Enemy was inside government, not outside

‘What is history but a fable agreed upon’ is a well-known dictum attributed to Napoleon but one which Minister Shatter, Prof Roberts of UCC and others seem determined to uphold, in their critique of Ireland’s failure to join the ‘fight for freedom’ alongside the ‘anti-fascist Allied coalition’ in 1939.

Enemy was inside government, not outside

The term ‘anti-fascist’ hardly inspires confidence considering the role that the conservative governments of Britain and France played in the years leading up to WW2.

When the forces of the dictator Franco, fascist Italy and Nazi Germany attacked the poorly-armed, democratic government of Spain, Britain and France imposed an arms and materials embargo, sealing its fate.

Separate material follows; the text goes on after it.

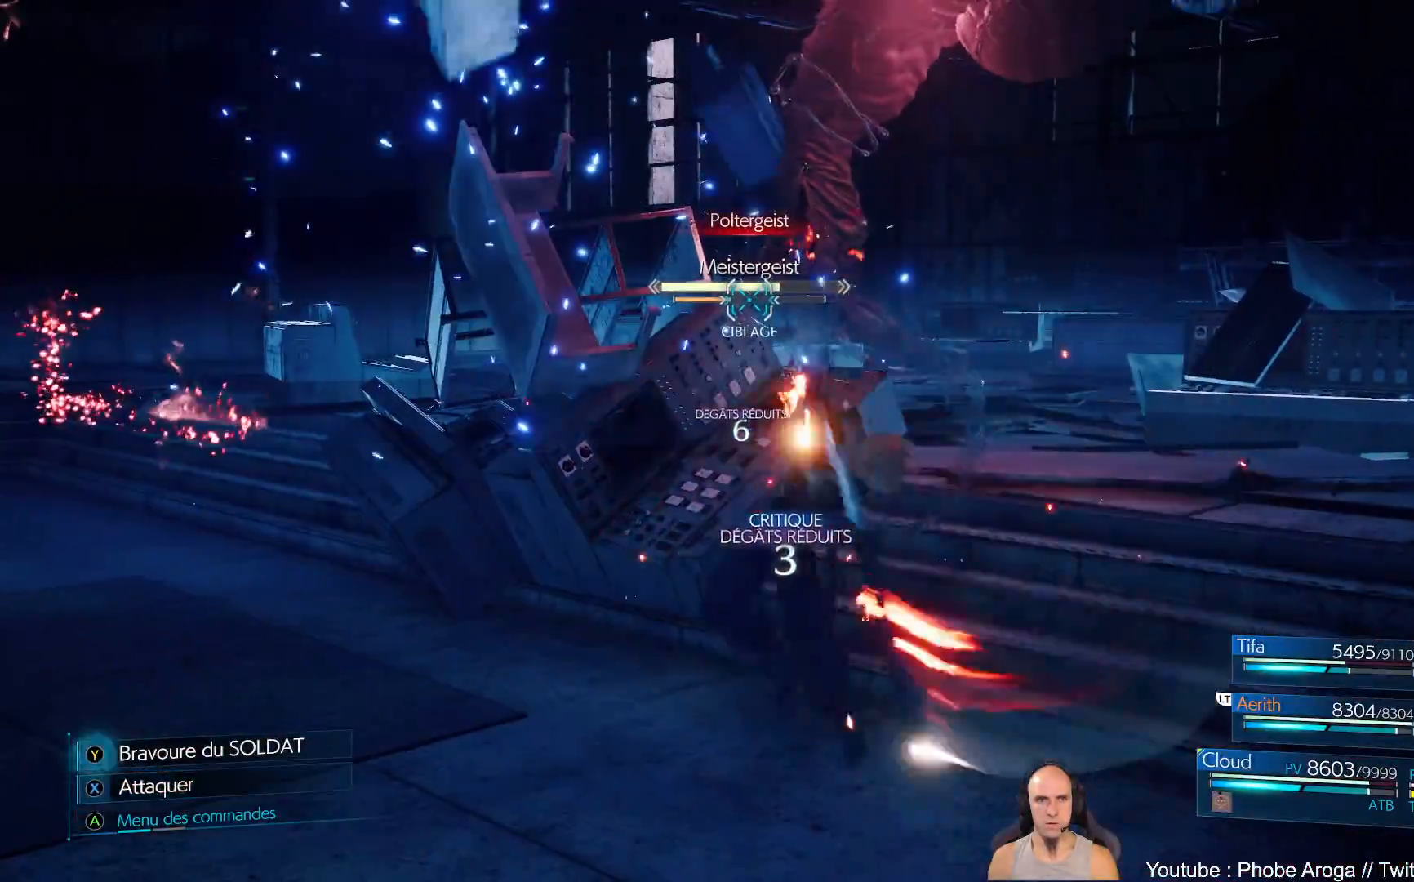
{"buttons": [], "left_stick": "up", "right_stick": "center", "events": [[67, "X", "down"], [133, "X", "up"], [333, "X", "down"], [400, "X", "up"]]}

By his bold assertion that ‘in the context of the Holocaust, Irish neutrality was a principle of moral bankruptcy’, the minister appears to suggest that the Irish people and government were fully aware of the Holocaust during the course of the war and that the war was, somehow, fought to prevent the Holocaust.

There is, of course, no evidence to support either proposition.

In his efforts to make light of deserting soldiers, our minister seems to be strangely unaware that Ireland was in a state of emergency.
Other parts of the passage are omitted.